__PROBLEM__
Each record that comes next should be output exactly; pictures do not belong in the copy.
- - - - - - -
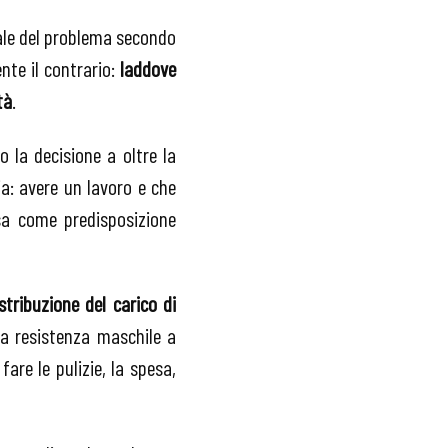
ale del problema secondo
nte il contrario:
laddove
tà
.
 la decisione a oltre la
a: avere un lavoro e che
sa come predisposizione
stribuzione del carico di
a resistenza maschile a
are le pulizie, la spesa,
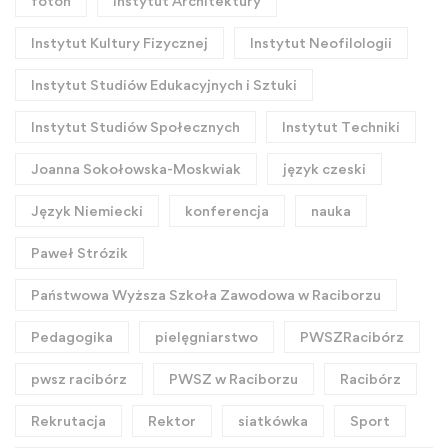
foton
Instytut Architektury
Instytut Kultury Fizycznej
Instytut Neofilologii
Instytut Studiów Edukacyjnych i Sztuki
Instytut Studiów Społecznych
Instytut Techniki
Joanna Sokołowska-Moskwiak
język czeski
Język Niemiecki
konferencja
nauka
Paweł Strózik
Państwowa Wyższa Szkoła Zawodowa w Raciborzu
Pedagogika
pielęgniarstwo
PWSZRacibórz
pwsz racibórz
PWSZ w Raciborzu
Racibórz
Rekrutacja
Rektor
siatkówka
Sport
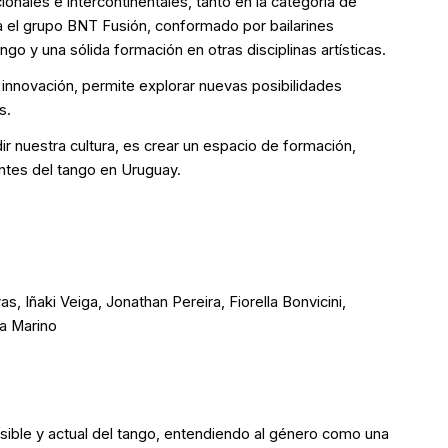
nales e intercontinentales, tanto en la categoría de
a el grupo BNT Fusión, conformado por bailarines
o y una sólida formación en otras disciplinas artísticas.
e innovación, permite explorar nuevas posibilidades
s.
r nuestra cultura, es crear un espacio de formación,
entes del tango en Uruguay.
, Iñaki Veiga, Jonathan Pereira, Fiorella Bonvicini,
na Marino
nsible y actual del tango, entendiendo al género como una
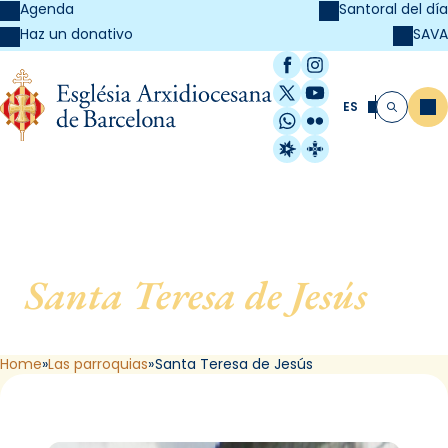
Agenda
Santoral del día
SAVA
Haz un donativo
Facebook
Instagram
X / Twitter
YouTube
ES
Me
Buscar
WhatsApp
Flickr
Radio Estel
Catalunya Cristi
Santa Teresa de Jesús
, de
Barcelona
Home
Las parroquias
Santa Teresa de Jesús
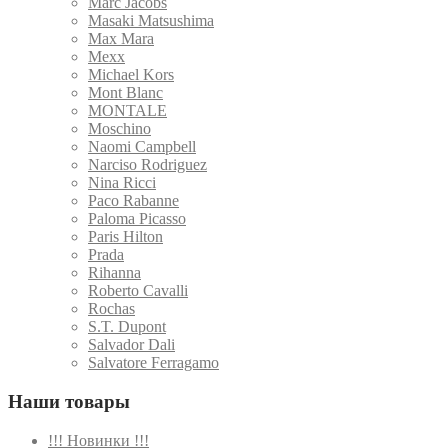
Marc Jacobs
Masaki Matsushima
Max Mara
Mexx
Michael Kors
Mont Blanc
MONTALE
Moschino
Naomi Campbell
Narciso Rodriguez
Nina Ricci
Paco Rabanne
Paloma Picasso
Paris Hilton
Prada
Rihanna
Roberto Cavalli
Rochas
S.T. Dupont
Salvador Dali
Salvatore Ferragamo
Наши товары
!!! Новинки !!!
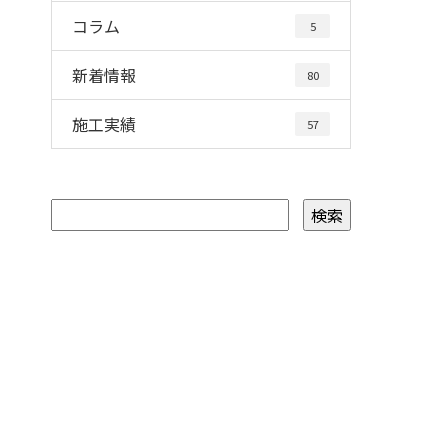
コラム
5
新着情報
80
施工実績
57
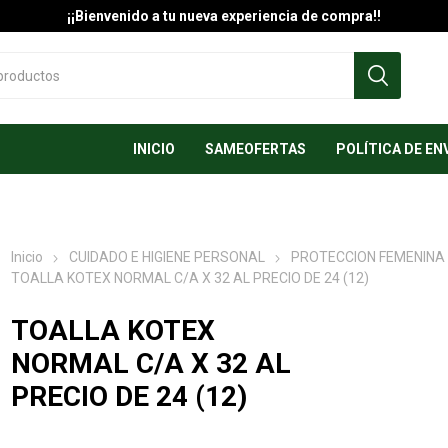
¡¡Bienvenido a tu nueva experiencia de compra!!
INICIO
SAMEOFERTAS
POLÍTICA DE EN
Inicio
CUIDADO E HIGIENE PERSONAL
PROTECCION FEMENINA
TOALLA KOTEX NORMAL C/A X 32 AL PRECIO DE 24 (12)
TOALLA KOTEX
NORMAL C/A X 32 AL
PRECIO DE 24 (12)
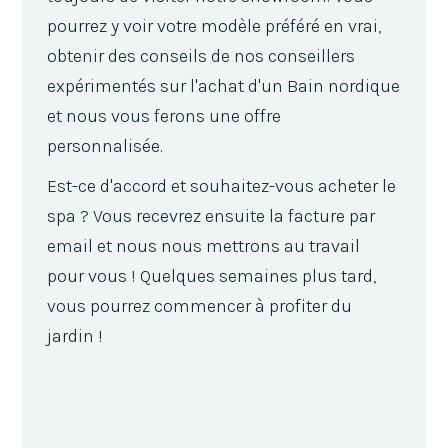
pourrez y voir votre modèle préféré en vrai,
obtenir des conseils de nos conseillers
expérimentés sur l'achat d'un Bain nordique
et nous vous ferons une offre
personnalisée.
Est-ce d'accord et souhaitez-vous acheter le
spa ? Vous recevrez ensuite la facture par
email et nous nous mettrons au travail
pour vous ! Quelques semaines plus tard,
vous pourrez commencer à profiter du
jardin !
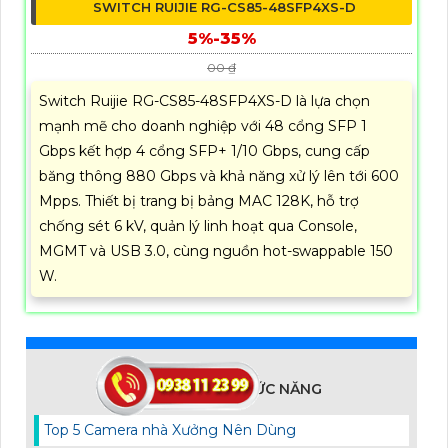
SWITCH RUIJIE RG-CS85-48SFP4XS-D
5%-35%
00 ₫
Switch Ruijie RG-CS85-48SFP4XS-D là lựa chọn
mạnh mẽ cho doanh nghiệp với 48 cổng SFP 1
Gbps kết hợp 4 cổng SFP+ 1/10 Gbps, cung cấp
băng thông 880 Gbps và khả năng xử lý lên tới 600
Mpps. Thiết bị trang bị bảng MAC 128K, hỗ trợ
chống sét 6 kV, quản lý linh hoạt qua Console,
MGMT và USB 3.0, cùng nguồn hot-swappable 150
W.
CAMERA THEO CHỨC NĂNG
Top 5 Camera nhà Xưởng Nên Dùng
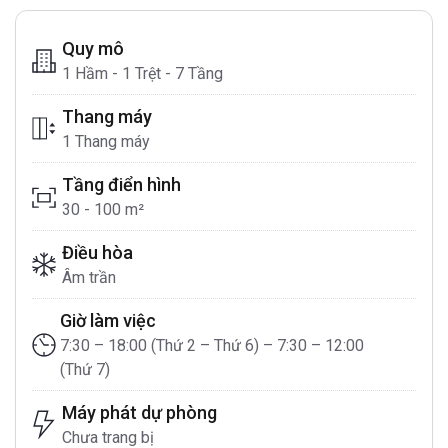
Quy mô
1 Hầm - 1 Trệt - 7 Tầng
Thang máy
1 Thang máy
Tầng điển hình
30 - 100 m²
Điều hòa
Âm trần
Giờ làm việc
7:30 – 18:00 (Thứ 2 – Thứ 6) – 7:30 – 12:00
(Thứ 7)
Máy phát dự phòng
Chưa trang bị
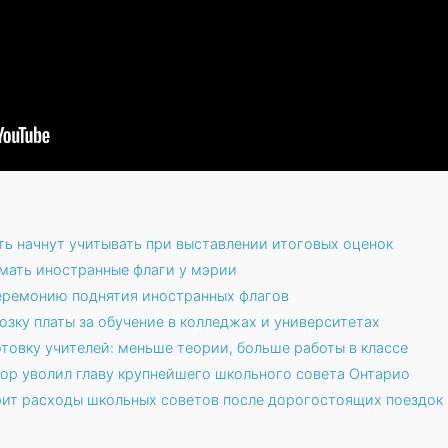
ь начнут учитывать при выставлении итоговых оценок
мать иностранные флаги у мэрии
еремонию поднятия иностранных флагов
зку платы за обучение в колледжах и университетах
товку учителей: меньше теории, больше работы в классе
ор уволил главу крупнейшего школьного совета Онтарио
ит расходы школьных советов после дорогостоящих поездок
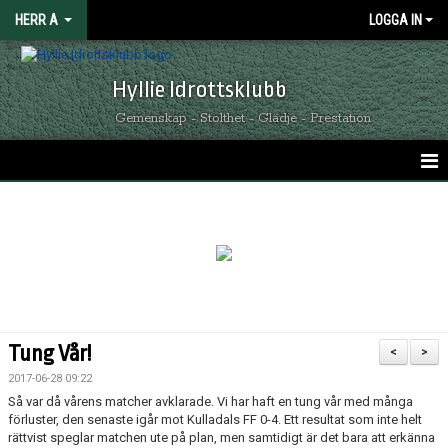
HERR A
LOGGA IN
Hyllie Idrottsklubb
Gemenskap - Stolthet - Glädje - Prestation
HEM
KALENDER
NYHETER
MATCHER
Tung Vår!
<
>
TRUPPEN
2017-06-28 09:22
Så var då vårens matcher avklarade. Vi har haft en tung vår med många
KONTAKT
förluster, den senaste igår mot Kulladals FF 0-4. Ett resultat som inte helt
rättvist speglar matchen ute på plan, men samtidigt är det bara att erkänna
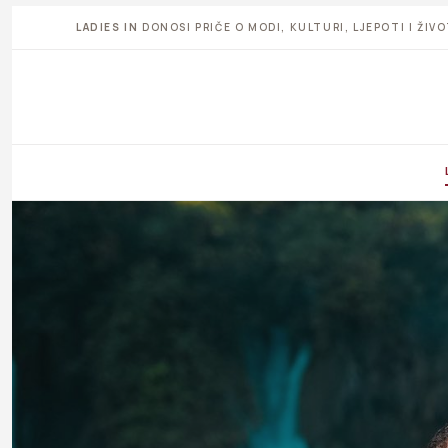
LADIES IN
DONOSI PRIČE O MODI, KULTURI, LJEPOTI I ŽI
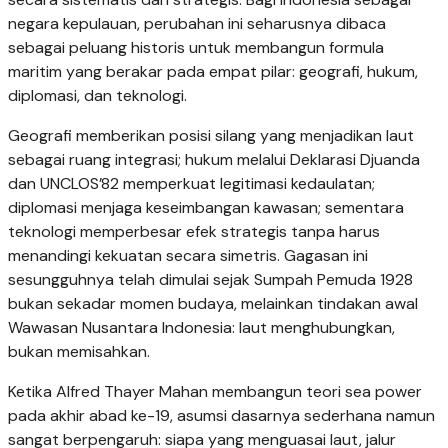
negara kepulauan, perubahan ini seharusnya dibaca
sebagai peluang historis untuk membangun formula
maritim yang berakar pada empat pilar: geografi, hukum,
diplomasi, dan teknologi.
Geografi memberikan posisi silang yang menjadikan laut
sebagai ruang integrasi; hukum melalui Deklarasi Djuanda
dan UNCLOS’82 memperkuat legitimasi kedaulatan;
diplomasi menjaga keseimbangan kawasan; sementara
teknologi memperbesar efek strategis tanpa harus
menandingi kekuatan secara simetris. Gagasan ini
sesungguhnya telah dimulai sejak Sumpah Pemuda 1928
bukan sekadar momen budaya, melainkan tindakan awal
Wawasan Nusantara Indonesia: laut menghubungkan,
bukan memisahkan.
Ketika Alfred Thayer Mahan membangun teori sea power
pada akhir abad ke-19, asumsi dasarnya sederhana namun
sangat berpengaruh: siapa yang menguasai laut, jalur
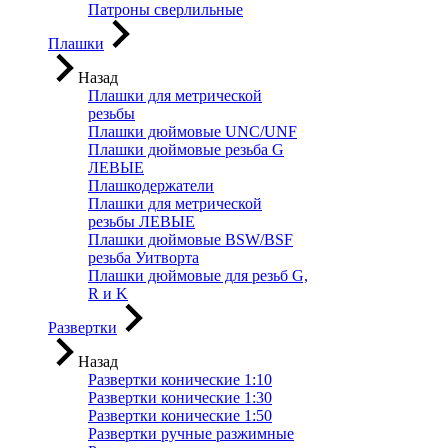
Патроны сверлильные
Плашки
Назад
Плашки для метрической
резьбы
Плашки дюймовые UNC/UNF
Плашки дюймовые резьба G
ЛЕВЫЕ
Плашкодержатели
Плашки для метрической
резьбы ЛЕВЫЕ
Плашки дюймовые BSW/BSF
резьба Уитворта
Плашки дюймовые для резьб G,
R и K
Развертки
Назад
Развертки конические 1:10
Развертки конические 1:30
Развертки конические 1:50
Развертки ручные разжимные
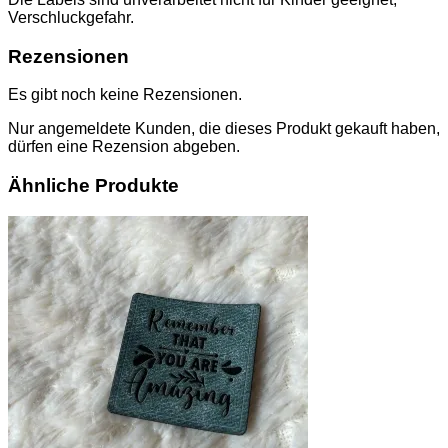
Verschluckgefahr.
Rezensionen
Es gibt noch keine Rezensionen.
Nur angemeldete Kunden, die dieses Produkt gekauft haben,
dürfen eine Rezension abgeben.
Ähnliche Produkte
- - - - - - -
__ANSWER SPACE__
ale del problema secondo
nte il contrario:
laddove
tà
.
 la decisione a oltre la
a: avere un lavoro e che
sa come predisposizione
stribuzione del carico di
a resistenza maschile a
are le pulizie, la spesa,
foton
Instytut Architektury
Instytut Kultury Fizycznej
Instytut Neofilologii
Instytut Studiów Edukacyjnych i Sztuki
Instytut Studiów Społecznych
Instytut Techniki
Joanna Sokołowska-Moskwiak
język czeski
Język Niemiecki
konferencja
nauka
Paweł Strózik
Państwowa Wyższa Szkoła Zawodowa w Raciborzu
Pedagogika
pielęgniarstwo
PWSZRacibórz
pwsz racibórz
PWSZ w Raciborzu
Racibórz
Rekrutacja
Rektor
siatkówka
Sport
nales e intercontinentales, tanto en la categoría de
a el grupo BNT Fusión, conformado por bailarines
o y una sólida formación en otras disciplinas artísticas.
e innovación, permite explorar nuevas posibilidades
s.
r nuestra cultura, es crear un espacio de formación,
entes del tango en Uruguay.
, Iñaki Veiga, Jonathan Pereira, Fiorella Bonvicini,
na Marino
nsible y actual del tango, entendiendo al género como una
Agenda
Santoral del día
SAVA
Haz un donativo
Facebook
Instagram
X / Twitter
YouTube
ES
Me
Buscar
WhatsApp
Flickr
Radio Estel
Catalunya Cristi
Santa Teresa de Jesús
, de
Barcelona
Home
Las parroquias
Santa Teresa de Jesús
Marc Jacobs
Masaki Matsushima
Max Mara
Mexx
Michael Kors
Mont Blanc
MONTALE
Moschino
Naomi Campbell
Narciso Rodriguez
Nina Ricci
Paco Rabanne
Paloma Picasso
Paris Hilton
Prada
Rihanna
Roberto Cavalli
Rochas
S.T. Dupont
Salvador Dali
Salvatore Ferragamo
Наши товары
!!! Новинки !!!
コラム
5
新着情報
80
施工実績
57
¡¡Bienvenido a tu nueva experiencia de compra!!
INICIO
SAMEOFERTAS
POLÍTICA DE EN
Inicio
CUIDADO E HIGIENE PERSONAL
PROTECCION FEMENINA
TOALLA KOTEX NORMAL C/A X 32 AL PRECIO DE 24 (12)
TOALLA KOTEX
NORMAL C/A X 32 AL
PRECIO DE 24 (12)
pourrez y voir votre modèle préféré en vrai,
obtenir des conseils de nos conseillers
expérimentés sur l'achat d'un Bain nordique
et nous vous ferons une offre
personnalisée.
Est-ce d'accord et souhaitez-vous acheter le
spa ? Vous recevrez ensuite la facture par
email et nous nous mettrons au travail
pour vous ! Quelques semaines plus tard,
vous pourrez commencer à profiter du
jardin !
SWITCH RUIJIE RG-CS85-48SFP4XS-D
5%-35%
00 ₫
Switch Ruijie RG-CS85-48SFP4XS-D là lựa chọn
mạnh mẽ cho doanh nghiệp với 48 cổng SFP 1
Gbps kết hợp 4 cổng SFP+ 1/10 Gbps, cung cấp
băng thông 880 Gbps và khả năng xử lý lên tới 600
Mpps. Thiết bị trang bị bảng MAC 128K, hỗ trợ
chống sét 6 kV, quản lý linh hoạt qua Console,
MGMT và USB 3.0, cùng nguồn hot-swappable 150
W.
CAMERA THEO CHỨC NĂNG
Top 5 Camera nhà Xưởng Nên Dùng
Quy mô
1 Hầm - 1 Trệt - 7 Tầng
Thang máy
1 Thang máy
Tầng điển hình
30 - 100 m²
Điều hòa
Âm trần
Giờ làm việc
7:30 – 18:00 (Thứ 2 – Thứ 6) – 7:30 – 12:00
(Thứ 7)
Máy phát dự phòng
Chưa trang bị
ь начнут учитывать при выставлении итоговых оценок
мать иностранные флаги у мэрии
еремонию поднятия иностранных флагов
зку платы за обучение в колледжах и университетах
товку учителей: меньше теории, больше работы в классе
ор уволил главу крупнейшего школьного совета Онтарио
ит расходы школьных советов после дорогостоящих поездок
HERR A
LOGGA IN
Hyllie Idrottsklubb
Gemenskap - Stolthet - Glädje - Prestation
HEM
KALENDER
NYHETER
MATCHER
Tung Vår!
<
>
TRUPPEN
2017-06-28 09:22
Så var då vårens matcher avklarade. Vi har haft en tung vår med många
KONTAKT
förluster, den senaste igår mot Kulladals FF 0-4. Ett resultat som inte helt
rättvist speglar matchen ute på plan, men samtidigt är det bara att erkänna
LADIES IN
DONOSI PRIČE O MODI, KULTURI, LJEPOTI I ŽI
negara kepulauan, perubahan ini seharusnya dibaca
sebagai peluang historis untuk membangun formula
maritim yang berakar pada empat pilar: geografi, hukum,
diplomasi, dan teknologi.
Geografi memberikan posisi silang yang menjadikan laut
sebagai ruang integrasi; hukum melalui Deklarasi Djuanda
dan UNCLOS’82 memperkuat legitimasi kedaulatan;
diplomasi menjaga keseimbangan kawasan; sementara
teknologi memperbesar efek strategis tanpa harus
menandingi kekuatan secara simetris. Gagasan ini
sesungguhnya telah dimulai sejak Sumpah Pemuda 1928
bukan sekadar momen budaya, melainkan tindakan awal
Wawasan Nusantara Indonesia: laut menghubungkan,
bukan memisahkan.
Ketika Alfred Thayer Mahan membangun teori sea power
pada akhir abad ke-19, asumsi dasarnya sederhana namun
sangat berpengaruh: siapa yang menguasai laut, jalur
Патроны сверлильные
Плашки
Назад
Плашки для метрической
резьбы
Плашки дюймовые UNC/UNF
Плашки дюймовые резьба G
ЛЕВЫЕ
Плашкодержатели
Плашки для метрической
резьбы ЛЕВЫЕ
Плашки дюймовые BSW/BSF
резьба Уитворта
Плашки дюймовые для резьб G,
R и K
Развертки
Назад
Развертки конические 1:10
Развертки конические 1:30
Развертки конические 1:50
Развертки ручные разжимные
Verschluckgefahr.
Rezensionen
Es gibt noch keine Rezensionen.
Nur angemeldete Kunden, die dieses Produkt gekauft haben,
dürfen eine Rezension abgeben.
Ähnliche Produkte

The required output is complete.